About a month ago or so I believe, the NFL basically told teams to stop making guesses about what the NFL was going to look like later in the year. That hasn’t stopped reporters from continuing to constantly ask anybody that they can to share their opinions about what they think might happen.
Obviously the media didn’t get this memo, and so they’ve been taking advantage of that by asking players what they think might happen later this year, even if they should at least be aware that that is basically frowned upon, and potentially putting teams’ communications directors in tough spots.
Yet here I am proliferating the answers anyway. Because Pittsburgh Steelers safety Minkah Fitzpatrick has been among the latest to be asked specifically to give his opinion about what he thinks may happen. And while he didn’t explicitly give an opinion, he did describe his approach to what may come.
“In my opinion, I have no clue”, he told reporters earlier in the week. “They’re updating us day-to-day with what they have, and what they have is very little. We’re just taking it day-to-day and preparing as if it’s gonna be a normal preseason and normal camp schedule”.
“I’m preparing as if we’re gonna be going back and gonna go right into the full swing of things, as if we’re gonna go back into a regular camp schedule and a regular preseason schedule, because honestly, that’s the toughest thing that it could be, if we do do that”, he said earlier. “So I’m gonna prepare for that, and if we have anything else, if they cut the preseason in half or push it back a couple weeks, I’ll be prepared”.
Since I have no restrictions placed on me, I can also say that it seems likely teams will be able to hold their training camps on schedule, at least from where we’re standing right now and trying to project what things will look like a couple of months from now.

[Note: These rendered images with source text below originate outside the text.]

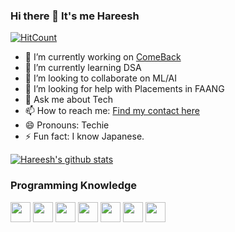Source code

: ### Hi there 👋 It's me Hareesh

[![HitCount](http://hits.dwyl.com/hareesh-r/hareesh-r.svg)](http://hits.dwyl.com/hareesh-r/hareesh-r)

- 🔭 I’m currently working on [ComeBack](http://comeback-alums.ml)
- 🌱 I’m currently learning DSA
- 👯 I’m looking to collaborate on ML/AI
- 🤔 I’m looking for help with Placements in FAANG
- 💬 Ask me about Tech
- 📫 How to reach me: [Find my contact here](http://comeback-alums-thankyou.ml)
- 😄 Pronouns: Techie
- ⚡ Fun fact: I know Japanese.

[![Hareesh's github stats](https://github-readme-stats.vercel.app/api?username=hareesh-r&hide=issues,contribs)](https://github.com/hareesh-r/github-readme-stats)

### Programming Knowledge
<img height="32" width="32" src="https://img.icons8.com/color/48/000000/python.png" /> <img height="32" width="32" src="https://img.icons8.com/color/48/000000/c-programming.png" /> <img height="32" width="32" src="https://img.icons8.com/color/48/000000/c-plus-plus-logo.png" /> <img height="32" width="32" src="https://img.icons8.com/color/48/000000/java-coffee-cup-logo.png" /> <img height="32" width="32" src="https://img.icons8.com/color/48/000000/html-5.png" /> <img height="32" width="32" src="https://img.icons8.com/color/48/000000/css3.png" /> <img height="32" width="32" src="https://img.icons8.com/color/48/000000/bootstrap.png" />
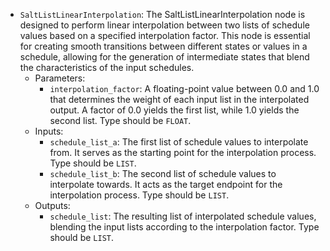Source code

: - `SaltListLinearInterpolation`: The SaltListLinearInterpolation node is designed to perform linear interpolation between two lists of schedule values based on a specified interpolation factor. This node is essential for creating smooth transitions between different states or values in a schedule, allowing for the generation of intermediate states that blend the characteristics of the input schedules.
    - Parameters:
        - `interpolation_factor`: A floating-point value between 0.0 and 1.0 that determines the weight of each input list in the interpolated output. A factor of 0.0 yields the first list, while 1.0 yields the second list. Type should be `FLOAT`.
    - Inputs:
        - `schedule_list_a`: The first list of schedule values to interpolate from. It serves as the starting point for the interpolation process. Type should be `LIST`.
        - `schedule_list_b`: The second list of schedule values to interpolate towards. It acts as the target endpoint for the interpolation process. Type should be `LIST`.
    - Outputs:
        - `schedule_list`: The resulting list of interpolated schedule values, blending the input lists according to the interpolation factor. Type should be `LIST`.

At this point, most of the country has reopened at some level. There will predictably be some setbacks, and maybe in some areas, some restrictions would have to be temporarily be put in place, but the overall trajectory has been positive, relative to what we have already been through.
That doesn’t mean that everything is back to normal, or on the cusp of returning to complete normalcy. In fact, those who do take that approach are the greatest detriment to us reaching that point, because they will become the most likely to get new infections and to become unknowing carriers of new outbreaks that lead to backslides in recovery. We have already seen this happen, especially in other countries who had reopened sooner.